=== Begin Enclosure ===

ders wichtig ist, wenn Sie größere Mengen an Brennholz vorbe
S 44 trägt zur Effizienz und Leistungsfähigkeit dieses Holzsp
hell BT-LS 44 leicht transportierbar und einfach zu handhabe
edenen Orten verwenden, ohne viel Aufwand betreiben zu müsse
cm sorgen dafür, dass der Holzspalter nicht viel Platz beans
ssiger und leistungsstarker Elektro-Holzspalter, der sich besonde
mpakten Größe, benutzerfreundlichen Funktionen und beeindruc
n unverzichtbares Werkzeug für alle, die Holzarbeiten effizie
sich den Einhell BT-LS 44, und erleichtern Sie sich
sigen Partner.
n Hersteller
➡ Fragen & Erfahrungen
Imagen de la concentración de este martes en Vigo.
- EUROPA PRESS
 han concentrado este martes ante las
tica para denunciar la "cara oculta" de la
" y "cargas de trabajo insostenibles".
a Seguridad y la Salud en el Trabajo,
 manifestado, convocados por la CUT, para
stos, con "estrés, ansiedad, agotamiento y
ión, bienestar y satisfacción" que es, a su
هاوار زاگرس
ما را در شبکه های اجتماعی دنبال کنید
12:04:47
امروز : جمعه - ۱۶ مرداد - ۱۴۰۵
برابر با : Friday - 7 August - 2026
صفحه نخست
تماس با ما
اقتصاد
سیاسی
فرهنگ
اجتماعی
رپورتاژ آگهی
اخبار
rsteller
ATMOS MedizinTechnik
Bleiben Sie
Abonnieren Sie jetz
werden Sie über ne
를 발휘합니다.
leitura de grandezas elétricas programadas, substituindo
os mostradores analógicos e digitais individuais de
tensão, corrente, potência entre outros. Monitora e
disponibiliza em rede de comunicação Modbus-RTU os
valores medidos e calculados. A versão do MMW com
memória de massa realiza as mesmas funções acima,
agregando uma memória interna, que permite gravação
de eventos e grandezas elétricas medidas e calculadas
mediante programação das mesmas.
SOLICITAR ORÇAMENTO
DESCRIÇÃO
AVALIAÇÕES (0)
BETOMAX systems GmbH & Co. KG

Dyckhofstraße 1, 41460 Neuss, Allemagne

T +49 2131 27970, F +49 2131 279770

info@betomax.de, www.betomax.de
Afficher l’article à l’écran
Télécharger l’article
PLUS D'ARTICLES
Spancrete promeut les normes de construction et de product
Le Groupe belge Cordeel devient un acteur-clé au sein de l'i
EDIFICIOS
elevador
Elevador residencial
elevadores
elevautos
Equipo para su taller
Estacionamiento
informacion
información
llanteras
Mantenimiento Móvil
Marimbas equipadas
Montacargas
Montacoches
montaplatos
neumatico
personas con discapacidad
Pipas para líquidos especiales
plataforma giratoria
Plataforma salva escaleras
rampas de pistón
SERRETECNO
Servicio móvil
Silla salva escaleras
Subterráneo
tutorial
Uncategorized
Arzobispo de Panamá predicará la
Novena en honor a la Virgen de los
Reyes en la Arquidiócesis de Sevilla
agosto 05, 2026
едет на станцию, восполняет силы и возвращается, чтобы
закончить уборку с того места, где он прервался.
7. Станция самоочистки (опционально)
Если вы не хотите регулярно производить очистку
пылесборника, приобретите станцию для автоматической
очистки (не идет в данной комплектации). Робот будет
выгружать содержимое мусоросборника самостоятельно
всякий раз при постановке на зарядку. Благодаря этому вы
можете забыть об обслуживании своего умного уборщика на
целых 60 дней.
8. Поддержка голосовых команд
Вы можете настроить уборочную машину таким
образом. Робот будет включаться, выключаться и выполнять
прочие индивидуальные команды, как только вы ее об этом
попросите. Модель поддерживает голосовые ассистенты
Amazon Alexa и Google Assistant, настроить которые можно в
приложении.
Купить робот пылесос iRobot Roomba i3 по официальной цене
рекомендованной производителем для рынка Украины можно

=== End Enclosure ===

TASK STATEMENT :: For this exercise, output all the data exactly as shown above.

EXERCISE OUTPUT ::
ders wichtig ist, wenn Sie größere Mengen an Brennholz vorbe
S 44 trägt zur Effizienz und Leistungsfähigkeit dieses Holzsp
hell BT-LS 44 leicht transportierbar und einfach zu handhabe
edenen Orten verwenden, ohne viel Aufwand betreiben zu müsse
cm sorgen dafür, dass der Holzspalter nicht viel Platz beans
ssiger und leistungsstarker Elektro-Holzspalter, der sich besonde
mpakten Größe, benutzerfreundlichen Funktionen und beeindruc
n unverzichtbares Werkzeug für alle, die Holzarbeiten effizie
sich den Einhell BT-LS 44, und erleichtern Sie sich
sigen Partner.
n Hersteller
➡ Fragen & Erfahrungen
Imagen de la concentración de este martes en Vigo.
- EUROPA PRESS
 han concentrado este martes ante las
tica para denunciar la "cara oculta" de la
" y "cargas de trabajo insostenibles".
a Seguridad y la Salud en el Trabajo,
 manifestado, convocados por la CUT, para
stos, con "estrés, ansiedad, agotamiento y
ión, bienestar y satisfacción" que es, a su
هاوار زاگرس
ما را در شبکه های اجتماعی دنبال کنید
12:04:47
امروز : جمعه - ۱۶ مرداد - ۱۴۰۵
برابر با : Friday - 7 August - 2026
صفحه نخست
تماس با ما
اقتصاد
سیاسی
فرهنگ
اجتماعی
رپورتاژ آگهی
اخبار
rsteller
ATMOS MedizinTechnik
Bleiben Sie
Abonnieren Sie jetz
werden Sie über ne
를 발휘합니다.
leitura de grandezas elétricas programadas, substituindo
os mostradores analógicos e digitais individuais de
tensão, corrente, potência entre outros. Monitora e
disponibiliza em rede de comunicação Modbus-RTU os
valores medidos e calculados. A versão do MMW com
memória de massa realiza as mesmas funções acima,
agregando uma memória interna, que permite gravação
de eventos e grandezas elétricas medidas e calculadas
mediante programação das mesmas.
SOLICITAR ORÇAMENTO
DESCRIÇÃO
AVALIAÇÕES (0)
BETOMAX systems GmbH & Co. KG

Dyckhofstraße 1, 41460 Neuss, Allemagne

T +49 2131 27970, F +49 2131 279770

info@betomax.de, www.betomax.de
Afficher l’article à l’écran
Télécharger l’article
PLUS D'ARTICLES
Spancrete promeut les normes de construction et de product
Le Groupe belge Cordeel devient un acteur-clé au sein de l'i
EDIFICIOS
elevador
Elevador residencial
elevadores
elevautos
Equipo para su taller
Estacionamiento
informacion
información
llanteras
Mantenimiento Móvil
Marimbas equipadas
Montacargas
Montacoches
montaplatos
neumatico
personas con discapacidad
Pipas para líquidos especiales
plataforma giratoria
Plataforma salva escaleras
rampas de pistón
SERRETECNO
Servicio móvil
Silla salva escaleras
Subterráneo
tutorial
Uncategorized
Arzobispo de Panamá predicará la
Novena en honor a la Virgen de los
Reyes en la Arquidiócesis de Sevilla
agosto 05, 2026
едет на станцию, восполняет силы и возвращается, чтобы
закончить уборку с того места, где он прервался.
7. Станция самоочистки (опционально)
Если вы не хотите регулярно производить очистку
пылесборника, приобретите станцию для автоматической
очистки (не идет в данной комплектации). Робот будет
выгружать содержимое мусоросборника самостоятельно
всякий раз при постановке на зарядку. Благодаря этому вы
можете забыть об обслуживании своего умного уборщика на
целых 60 дней.
8. Поддержка голосовых команд
Вы можете настроить уборочную машину таким
образом. Робот будет включаться, выключаться и выполнять
прочие индивидуальные команды, как только вы ее об этом
попросите. Модель поддерживает голосовые ассистенты
Amazon Alexa и Google Assistant, настроить которые можно в
приложении.
Купить робот пылесос iRobot Roomba i3 по официальной цене
рекомендованной производителем для рынка Украины можно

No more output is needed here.